Pitts said he envisions the Erie Basin Wingate, planned next to Shanghai Red's, as catering to guests including business travelers and visitors from Canada and places like Erie, Pa.
As for the number of other hotel projects in the works, Pitts said, "The market will ultimately decide who survives and who doesn't."
David Hart, president and chief executive officer of Hart Hotels, said he isn't opposed to new competition in the downtown market. But he sharply criticized providing government subsidies to new hotels at a time when he says that market is struggling.
"We don't need government-subsidized hotel rooms," said Hart, whose business operates a Holiday Inn on Delaware Avenue. "We need more customers."
If developers feel the downtown market is so hot, Hart said, they shouldn't need subsidies to get started. "If they want to do a private equity deal with their own money, then step up to the plate, fine."
New hotels that are subsidized merely "cannibalize" customers from the properties that have come before it, creating more downward pressure on the market, he said.
Conventions and meetings held in the Buffalo Niagara Convention Center are one source of guests for the downtown hotels.
Some larger conventions create a logistical challenge. The CVB sometimes brings suburban hotels into the lodging mix to serve all the downtown visitors, but that requires shuttling guests back and forth.
If the CVB bears the transportation costs, the convention becomes a less-lucrative source of business, Healy said. If the event has to bear the cost, Buffalo becomes a less-attractive choice, compared with cities with ample rooms close to the convention site.
"From our perspective, more rooms downtown makes Buffalo a more viable convention destination," Healy said.

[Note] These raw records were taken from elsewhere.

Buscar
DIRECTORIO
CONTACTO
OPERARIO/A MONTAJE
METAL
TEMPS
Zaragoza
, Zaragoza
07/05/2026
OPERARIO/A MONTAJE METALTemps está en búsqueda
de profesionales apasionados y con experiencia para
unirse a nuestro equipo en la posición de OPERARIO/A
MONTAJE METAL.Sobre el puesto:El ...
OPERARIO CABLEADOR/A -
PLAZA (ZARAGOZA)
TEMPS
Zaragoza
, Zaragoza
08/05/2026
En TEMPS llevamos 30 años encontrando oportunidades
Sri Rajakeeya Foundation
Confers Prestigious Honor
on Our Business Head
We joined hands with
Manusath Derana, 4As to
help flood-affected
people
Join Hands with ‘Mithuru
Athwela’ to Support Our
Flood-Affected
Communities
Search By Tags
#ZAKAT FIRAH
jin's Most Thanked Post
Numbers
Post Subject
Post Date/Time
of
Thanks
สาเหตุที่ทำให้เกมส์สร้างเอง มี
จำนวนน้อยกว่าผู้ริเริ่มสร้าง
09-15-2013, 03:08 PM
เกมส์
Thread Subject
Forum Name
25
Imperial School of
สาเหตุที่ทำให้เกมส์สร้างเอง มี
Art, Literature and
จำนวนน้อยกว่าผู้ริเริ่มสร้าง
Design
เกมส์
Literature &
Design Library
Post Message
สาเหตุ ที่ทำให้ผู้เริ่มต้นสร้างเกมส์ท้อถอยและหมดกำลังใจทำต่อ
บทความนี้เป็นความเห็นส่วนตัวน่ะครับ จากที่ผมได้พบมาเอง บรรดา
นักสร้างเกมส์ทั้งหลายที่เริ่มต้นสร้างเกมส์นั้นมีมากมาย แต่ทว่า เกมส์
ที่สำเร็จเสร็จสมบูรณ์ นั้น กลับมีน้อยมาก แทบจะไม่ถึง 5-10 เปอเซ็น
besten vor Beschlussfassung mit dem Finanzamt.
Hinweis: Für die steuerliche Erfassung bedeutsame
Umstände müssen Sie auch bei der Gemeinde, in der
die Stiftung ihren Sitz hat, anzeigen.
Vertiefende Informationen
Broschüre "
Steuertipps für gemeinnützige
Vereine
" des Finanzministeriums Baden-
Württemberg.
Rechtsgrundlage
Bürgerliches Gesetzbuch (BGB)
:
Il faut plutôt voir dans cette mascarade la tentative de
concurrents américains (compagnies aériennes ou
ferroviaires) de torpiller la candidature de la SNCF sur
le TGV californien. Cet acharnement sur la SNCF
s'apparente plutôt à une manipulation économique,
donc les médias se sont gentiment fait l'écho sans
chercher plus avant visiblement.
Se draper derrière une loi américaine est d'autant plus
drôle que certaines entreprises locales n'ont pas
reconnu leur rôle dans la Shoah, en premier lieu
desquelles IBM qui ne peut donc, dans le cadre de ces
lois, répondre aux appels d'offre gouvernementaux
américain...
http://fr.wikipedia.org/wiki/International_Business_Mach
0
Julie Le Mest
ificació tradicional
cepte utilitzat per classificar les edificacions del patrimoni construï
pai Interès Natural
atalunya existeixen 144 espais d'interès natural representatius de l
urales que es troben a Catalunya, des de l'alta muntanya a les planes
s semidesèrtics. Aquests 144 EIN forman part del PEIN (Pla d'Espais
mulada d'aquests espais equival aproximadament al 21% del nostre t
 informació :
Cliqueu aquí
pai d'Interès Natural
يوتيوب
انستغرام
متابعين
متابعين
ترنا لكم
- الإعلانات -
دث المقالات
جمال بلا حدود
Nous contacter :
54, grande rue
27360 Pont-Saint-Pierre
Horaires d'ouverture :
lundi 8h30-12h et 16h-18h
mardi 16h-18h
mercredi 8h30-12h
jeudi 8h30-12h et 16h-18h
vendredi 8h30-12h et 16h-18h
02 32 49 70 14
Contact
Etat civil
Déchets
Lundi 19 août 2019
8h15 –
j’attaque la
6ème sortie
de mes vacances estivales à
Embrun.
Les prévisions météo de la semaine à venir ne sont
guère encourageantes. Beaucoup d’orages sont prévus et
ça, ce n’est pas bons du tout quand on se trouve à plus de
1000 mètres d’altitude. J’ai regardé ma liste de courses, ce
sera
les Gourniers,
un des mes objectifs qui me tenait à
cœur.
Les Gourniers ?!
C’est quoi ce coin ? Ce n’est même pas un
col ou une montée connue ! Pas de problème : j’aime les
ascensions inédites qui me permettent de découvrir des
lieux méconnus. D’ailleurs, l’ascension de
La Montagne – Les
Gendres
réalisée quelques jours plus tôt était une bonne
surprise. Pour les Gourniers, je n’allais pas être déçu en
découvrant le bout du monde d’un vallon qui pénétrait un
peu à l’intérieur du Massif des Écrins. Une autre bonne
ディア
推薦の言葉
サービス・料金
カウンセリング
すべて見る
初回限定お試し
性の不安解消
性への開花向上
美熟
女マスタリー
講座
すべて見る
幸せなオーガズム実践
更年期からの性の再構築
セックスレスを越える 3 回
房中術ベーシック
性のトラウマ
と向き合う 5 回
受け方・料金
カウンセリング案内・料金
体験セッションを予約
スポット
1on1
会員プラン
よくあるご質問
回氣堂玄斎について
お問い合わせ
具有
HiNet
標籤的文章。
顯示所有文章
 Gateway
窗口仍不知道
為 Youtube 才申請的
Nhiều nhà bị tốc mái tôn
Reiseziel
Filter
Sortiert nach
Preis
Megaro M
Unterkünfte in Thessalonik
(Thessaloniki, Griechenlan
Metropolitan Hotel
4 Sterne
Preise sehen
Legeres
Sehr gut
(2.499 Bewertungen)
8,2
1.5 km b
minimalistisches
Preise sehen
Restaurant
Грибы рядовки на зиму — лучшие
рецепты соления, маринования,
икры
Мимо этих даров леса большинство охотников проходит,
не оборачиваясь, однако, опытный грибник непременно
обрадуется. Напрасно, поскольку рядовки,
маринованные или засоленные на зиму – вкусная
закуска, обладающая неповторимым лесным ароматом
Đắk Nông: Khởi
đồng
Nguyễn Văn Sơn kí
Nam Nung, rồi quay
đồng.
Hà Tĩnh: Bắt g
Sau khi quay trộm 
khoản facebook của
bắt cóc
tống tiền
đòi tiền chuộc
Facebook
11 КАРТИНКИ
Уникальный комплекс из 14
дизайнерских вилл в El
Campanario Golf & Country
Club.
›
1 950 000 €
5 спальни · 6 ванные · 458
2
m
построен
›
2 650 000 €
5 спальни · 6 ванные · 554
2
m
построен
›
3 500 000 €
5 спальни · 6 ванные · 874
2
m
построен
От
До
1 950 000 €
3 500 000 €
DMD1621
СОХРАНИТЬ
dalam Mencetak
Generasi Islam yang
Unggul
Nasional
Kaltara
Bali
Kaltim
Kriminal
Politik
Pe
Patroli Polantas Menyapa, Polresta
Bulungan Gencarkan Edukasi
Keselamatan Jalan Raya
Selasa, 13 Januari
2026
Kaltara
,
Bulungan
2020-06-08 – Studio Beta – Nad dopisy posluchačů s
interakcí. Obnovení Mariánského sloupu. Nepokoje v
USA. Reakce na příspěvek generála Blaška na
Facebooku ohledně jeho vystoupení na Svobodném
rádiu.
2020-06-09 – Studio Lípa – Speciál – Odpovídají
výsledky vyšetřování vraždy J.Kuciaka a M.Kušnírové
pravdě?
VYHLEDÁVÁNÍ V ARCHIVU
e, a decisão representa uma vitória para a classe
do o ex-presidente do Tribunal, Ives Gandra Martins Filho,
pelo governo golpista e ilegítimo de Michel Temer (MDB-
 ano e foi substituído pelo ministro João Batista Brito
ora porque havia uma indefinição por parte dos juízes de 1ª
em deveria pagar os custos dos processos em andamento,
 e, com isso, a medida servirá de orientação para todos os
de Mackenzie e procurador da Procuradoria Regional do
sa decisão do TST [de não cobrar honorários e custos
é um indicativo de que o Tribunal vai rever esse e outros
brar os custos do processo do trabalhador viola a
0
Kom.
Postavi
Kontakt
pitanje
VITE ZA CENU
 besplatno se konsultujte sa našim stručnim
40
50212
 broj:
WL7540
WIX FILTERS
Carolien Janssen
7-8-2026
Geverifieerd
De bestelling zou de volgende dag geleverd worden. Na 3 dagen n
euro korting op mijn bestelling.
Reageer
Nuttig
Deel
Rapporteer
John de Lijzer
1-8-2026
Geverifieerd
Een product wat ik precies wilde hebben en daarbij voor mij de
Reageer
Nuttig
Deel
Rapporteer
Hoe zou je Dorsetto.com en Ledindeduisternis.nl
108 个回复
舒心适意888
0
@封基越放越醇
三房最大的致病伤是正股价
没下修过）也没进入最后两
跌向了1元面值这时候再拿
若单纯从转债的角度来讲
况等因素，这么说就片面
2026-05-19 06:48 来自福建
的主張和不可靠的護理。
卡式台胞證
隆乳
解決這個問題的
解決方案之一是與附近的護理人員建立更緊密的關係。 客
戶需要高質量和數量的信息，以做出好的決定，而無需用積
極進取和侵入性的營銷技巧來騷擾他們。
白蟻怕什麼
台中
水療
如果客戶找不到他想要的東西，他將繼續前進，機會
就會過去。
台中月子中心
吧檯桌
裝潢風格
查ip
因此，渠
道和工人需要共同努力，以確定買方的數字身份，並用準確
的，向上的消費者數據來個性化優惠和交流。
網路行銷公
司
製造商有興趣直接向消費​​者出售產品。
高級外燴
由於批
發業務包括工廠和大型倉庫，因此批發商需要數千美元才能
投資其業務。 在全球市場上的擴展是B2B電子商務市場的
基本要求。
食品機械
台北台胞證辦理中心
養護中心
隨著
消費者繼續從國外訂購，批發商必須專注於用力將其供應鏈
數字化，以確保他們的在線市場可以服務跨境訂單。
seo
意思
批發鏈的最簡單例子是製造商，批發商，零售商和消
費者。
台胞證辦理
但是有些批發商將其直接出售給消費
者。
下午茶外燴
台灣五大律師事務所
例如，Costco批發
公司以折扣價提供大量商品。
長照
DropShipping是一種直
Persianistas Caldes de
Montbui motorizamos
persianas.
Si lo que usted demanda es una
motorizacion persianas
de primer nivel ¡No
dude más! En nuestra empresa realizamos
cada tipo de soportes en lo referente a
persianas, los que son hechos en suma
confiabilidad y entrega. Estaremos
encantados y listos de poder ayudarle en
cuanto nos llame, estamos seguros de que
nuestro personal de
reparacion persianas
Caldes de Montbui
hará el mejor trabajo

Amateur sports are another area the CVB targets, said Michael Even, vice president of sales. The NCAA basketball tournament, the Empire State Games and the World Junior Hockey Championships are all on the 2010 schedule.
Cultural tourism is another of its targets. The National Trust for Historic Preservation will hold its 2011 conference in Buffalo and is expected to draw 2,000 people.
The hotel planned for Elmwood and Forest is trying to carve a geographic niche a bit removed from downtown.
Jeffrey Birtch, CEO of Chason Affinity, says that hotel would tap into cultural attractions like the Burchfield Penney Art Center, Albright-Knox Art Gallery and the Darwin Martin House, as well as Buffalo State. It would also be an option for people who are visiting residents in that section of the city, he said.